◆ What you will do ◆
Your response should be the listing below, repeated exactly and in full.

◆ Input data ◆
☆ ☆ ☆ ☆

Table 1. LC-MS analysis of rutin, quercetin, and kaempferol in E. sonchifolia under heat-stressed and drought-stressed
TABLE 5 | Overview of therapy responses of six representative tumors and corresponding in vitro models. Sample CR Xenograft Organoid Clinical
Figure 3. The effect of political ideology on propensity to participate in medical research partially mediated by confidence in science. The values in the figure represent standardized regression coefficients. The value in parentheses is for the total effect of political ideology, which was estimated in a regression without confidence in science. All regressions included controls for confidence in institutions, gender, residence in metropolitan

☆ ☆ ☆ ☆

◆ Task result ◆
Table 1. LC-MS analysis of rutin, quercetin, and kaempferol in E. sonchifolia under heat-stressed and drought-stressed
TABLE 5 | Overview of therapy responses of six representative tumors and corresponding in vitro models. Sample CR Xenograft Organoid Clinical
Figure 3. The effect of political ideology on propensity to participate in medical research partially mediated by confidence in science. The values in the figure represent standardized regression coefficients. The value in parentheses is for the total effect of political ideology, which was estimated in a regression without confidence in science. All regressions included controls for confidence in institutions, gender, residence in metropolitan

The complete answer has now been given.